Posted: May 17th, 2026 | Author: | Filed under: Artificial Intelligence | Tags: , , , | Comments Off on On Productivity Gains, Cost Savings, and Return on Investment in (Generative) AI

For quite some time now, we have been living through a moment of almost unrestrained enthusiasm surrounding artificial intelligence. Big Tech companies that own the major large language models, together with governments and large corporations making multi-billion-dollar investments in generative AI, promise — and expect — spectacular productivity gains, extraordinary returns on investment, significant cost reductions, and a radical transformation of economic growth. The dominant narrative seems clear: AI will become the great engine of prosperity for the next decade.

However, if we want a more rational perspective on what is actually happening, it is worth revisiting Daron Acemoglu’s -winner of the 2024 Nobel Prize in Economics and professor of economics at MIT- paper The Simple Macroeconomics of AI. Dense and published a couple of years ago, its arguments and analytical framework remain perfectly applicable to today’s AI landscape.

[Excerpts from a dataset]

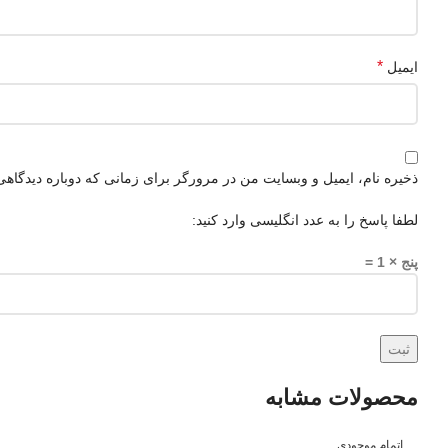
*
ایمیل
ذخیره نام، ایمیل و وبسایت من در مرورگر برای زمانی که دوباره دیدگاهی
لطفا پاسخ را به عدد انگلیسی وارد کنید:
پنج × 1 =
محصولات مشابه
اتمام موجودی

▸ What the task asks
Translate this sentence from the text on AI productivity gains into Spanish: "The dominant narrative seems clear: AI will become the great engine of prosperity for the next decade."

▸ Written answer
La narrativa dominante parece clara: la IA se convertirá en el gran motor de prosperidad de la próxima década.